Nach vier Stunden kamen wir in Dubai an und hatten hier einen

dreistündigen Aufenthalt. Da es schon Mitternacht war, waren wir zu müde um viel im Flughafen herum zu laufen und freuten uns dann als der Anschlußflug aufgerufen wurde. Nach weiteren vier Stunden bei sehr unruhigem Wetter landeten wir pünktlich um 8:30 Uhr Ortszeit auf Male. Dieses Mal gab es auch keine lange Schlange vor der Passkontrolle, dafür warteten wir aber ewig auf unsere Koffer. Ich hatte schon Angst, dass sie einen anderen Urlaubsort gewählt hatten

. Anschließend mussten wir auch noch ziemlich lange auf unser Boot warten und waren total überrascht als wir feststellten, dass wir die einzigen Passagiere waren. So eine Privatfahrt ist schon auch was tolles

und wir genossen die kurze, etwa 30-minütige, Fahrt bis zu unserer Insel. Es ist immer wieder traumhaft schön die Farben der Malediven zu sehen und die angenehme Wärme zu spüren. Nachdem wir Thulhagiri betreten hatten hörten wir sofort die Wellensittiche zwitschern. Man fühlt sich wirklich gleich wie in einer anderen Welt. Und natürlich drängte es uns schon endlich die Winterklamotten vom Leib zu reißen und ins Kühle nass zu springen.
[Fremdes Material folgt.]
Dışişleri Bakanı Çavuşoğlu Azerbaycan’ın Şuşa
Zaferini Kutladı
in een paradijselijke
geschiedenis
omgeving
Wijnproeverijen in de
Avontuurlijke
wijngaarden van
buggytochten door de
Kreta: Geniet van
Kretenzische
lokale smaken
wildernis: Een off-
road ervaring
An der Rezeption erfolgte das übliche Ritual: ein unglaublich leckerer Begrüßungscocktail wurde gereicht, die Zettelchen wurden ausgefüllt und dann ging es zum Bungalow. Ein sehr freundlicher Bediensteter nahm sich viel Zeit um uns alle Annehmlichkeiten des Bungalows zu zeigen und ließ uns dann alleine um erst einmal zu Verschnaufen. Angekommen!
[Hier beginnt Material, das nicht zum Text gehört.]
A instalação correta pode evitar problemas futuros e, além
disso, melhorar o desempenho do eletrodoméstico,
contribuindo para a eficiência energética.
Auf Thulhagiri befinden sich 34 Wasserbungalos und 52 Strandbungalows.
Die einzelnen Inseln kann man nur schwer miteinander vergleichen und entscheiden welche denn nun die beste war. Dies liegt nicht nur daran, dass jeder Mensch etwas anderes erwartet und vielleicht auch mit anderen Dingen vergleicht, sondern vor allem daran, dass jede Insel etwas ganz Einzigartiges ist. So war die Einsamkeit auf Makunudu ein Traum, fehlte mir die Schönheit des Hausriffes wie ich es auf Fihalhohi und Thulhagiri sehen durfte. Das Essen war auf Fihalhohi einfach unschlagbar lecker, wohingegen es auf Makunudu einfach nur schrecklich scharf und auf Thulhagiri extrem einseitig war. Der geräumige Bungalow mit offenem Bad und kleinem Privatstrand übertraf selbstverständlich die der beiden anderen Inseln. Der Delfinausflug auf Fihalhohi war ein einmaliges und unglaubliches Erlebnis wohingegen es auf Thulhagiri ein absoluter Reinfall war.